┌──

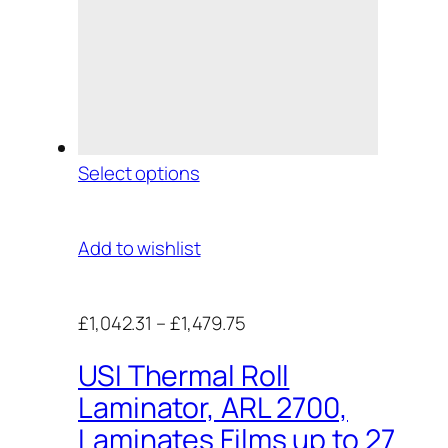
Select options
Add to wishlist
£1,042.31
–
£1,479.75
USI Thermal Roll
Laminator, ARL 2700,
Laminates Films up to 27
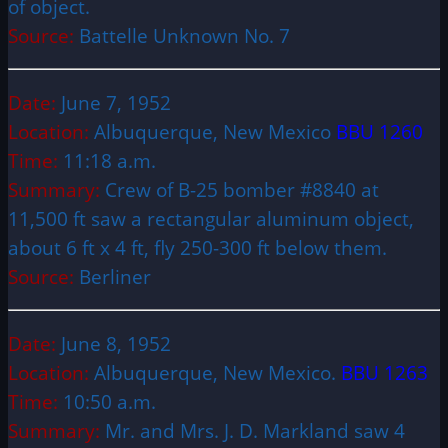
of object.
Source:
Battelle Unknown No. 7
Date:
June 7, 1952
Location:
Albuquerque, New Mexico
BBU 1260
Time:
11:18 a.m.
Summary:
Crew of B-25 bomber #8840 at
11,500 ft saw a rectangular aluminum object,
about 6 ft x 4 ft, fly 250-300 ft below them.
Source:
Berliner
Date:
June 8, 1952
Location:
Albuquerque, New Mexico.
BBU 1263
Time:
10:50 a.m.
Summary:
Mr. and Mrs. J. D. Markland saw 4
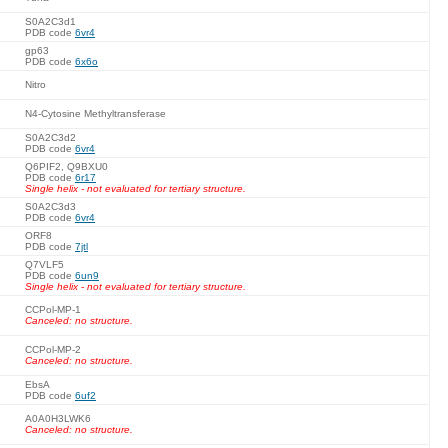
S0A2C3d1
PDB code
6vr4
gp63
PDB code
6x6o
Nitro
N4-Cytosine Methyltransferase
S0A2C3d2
PDB code
6vr4
Q6PIF2, Q9BXU0
PDB code
6r17
Single helix - not evaluated for tertiary structure.
S0A2C3d3
PDB code
6vr4
ORF8
PDB code
7jtl
Q7VLF5
PDB code
6un9
Single helix - not evaluated for tertiary structure.
CCPol-MP-1
Canceled: no structure.
CCPol-MP-2
Canceled: no structure.
EbsA
PDB code
6uf2
A0A0H3LWK6
Canceled: no structure.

└──

> **EXERCISE DESCRIPTION**: Copy all lines from the material above that hold the word "object".

> **ANSWER SPACE**:
of object.
11,500 ft saw a rectangular aluminum object,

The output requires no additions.